In april 1945 wisten de Engelse, Amerikaanse, Canadese en Russische legers de Duitse verdedigingslinies op heel veel plaatsen te doorbreken. En toen op 5 mei het Duitse leger in Nederland zich overgaf kon Diemen op 8  mei zijn  binnentrekkende bevrijders toejuichen. Overal ging de vlag uit en overal klonk het Wilhelmus!

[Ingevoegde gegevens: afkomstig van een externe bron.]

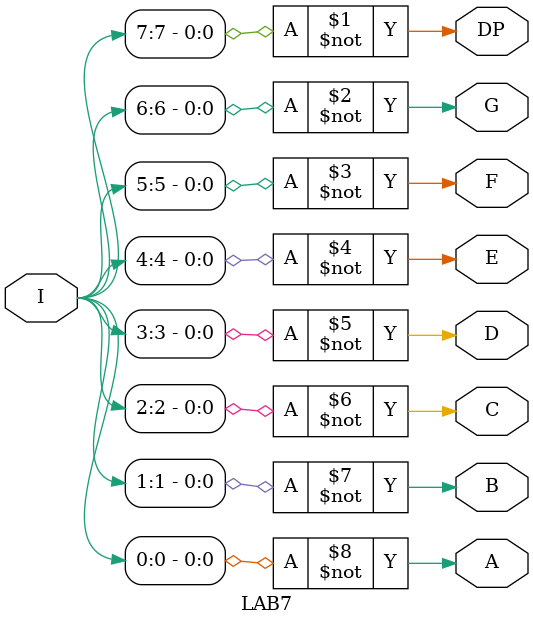
<source format=v>
/* Hexadecimal 7-Segment Decoder for 22V10 */
module LAB7(I, A, B, C, D, E, F, G, DP);
	input wire [0:7] I /* synthesis loc="2,3,4,5,6,7,8,9" */;
	output wire A;	/* synthesis loc="14" */
	output wire B;	/* synthesis loc="15" */
	output wire C;	/* synthesis loc="16" */
	output wire D;	/* synthesis loc="17" */
	output wire E;	/* synthesis loc="18" */
	output wire F;	/* synthesis loc="19" */
	output wire G;	/* synthesis loc="20" */
	output wire DP; /* synthesis loc="21" */
	
	
	assign DP = ~I[7];
	assign G = ~I[6];
	assign F = ~I[5];
	assign E = ~I[4];
	assign D = ~I[3];
	assign C = ~I[2];
	assign B = ~I[1];
	assign A = ~I[0];
	
endmodule



</source>
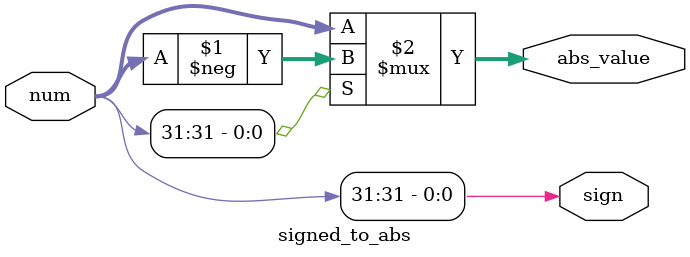
<source format=v>
module signed_to_abs #
(
    parameter WIDTH = 32
)
(
    input [WIDTH-1:0] num,
    output [WIDTH-1:0] abs_value,
    output sign
);
    assign sign = num[WIDTH-1];
    assign abs_value = sign ? -num : num;
endmodule

</source>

Verzetskrant in Diemen gedrukt

Verzetskranten als Trouw, Het Parool, De Waarheid en Vrij Nederland spoorden de mensen aan tot verzet. Vrij Nederland begon op 31 augustus 1940 te verschijnen, eerst nog in kleine aantallen op stencil. Vanaf eind 1941 werd het in grote aantallen gedrukt. Eerst in Koudum, Friesland, en vanaf januari 1942 ook in Diemen. Dat gebeurde bij de boekhandel en drukkerij van mevrouw Jeanne de Wild, aan de Ouderkerkerlaan. Haar neef Andries IJsendijk deed het drukwerk. ’s Avonds en ’s nachts liet hij duizenden exemplaren van de pers rollen. Hij deed z’n gevaarlijke werk ‘rustig en zonder veel woorden, alsof het de gewoonste zaak van de wereld was.’ Maar in september 1942 ging het mis. De Duitse politie had argwaan gekregen en bij een inval werd Andries IJsendijk gearresteerd. Tijdens verhoren werd hij zwaar mishandeld, maar toch bleef hij zwijgen zodat de Duitse politie niet te weten kwam met wie hij samengewerkt had. Hij werd ter dood veroordeeld, maar die straf werd toch nog veranderd in tien jaar gevangenis in Duitsland. Hij werd in 1945 bevrijd door het Amerikaanse leger (HKD jrg 11-1, 2001)

De koerierster

‘Als koerierster bracht ik berichten over van Amstelveen naar Diemen. Ik was hiervoor benaderd door kapelaan Van der Bijl. Het ging om allerlei geheime boodschappen, zoals waarschuwingen voor razzia’s en ook wel sabotageopdrachten. Bijvoorbeeld het strooien van kopspijkertjes op de weg, als er een Duits transport werd verwacht.’ Herinneringen van de Diemense koerierster Sien Post (HKD jrg 5-1, 1995)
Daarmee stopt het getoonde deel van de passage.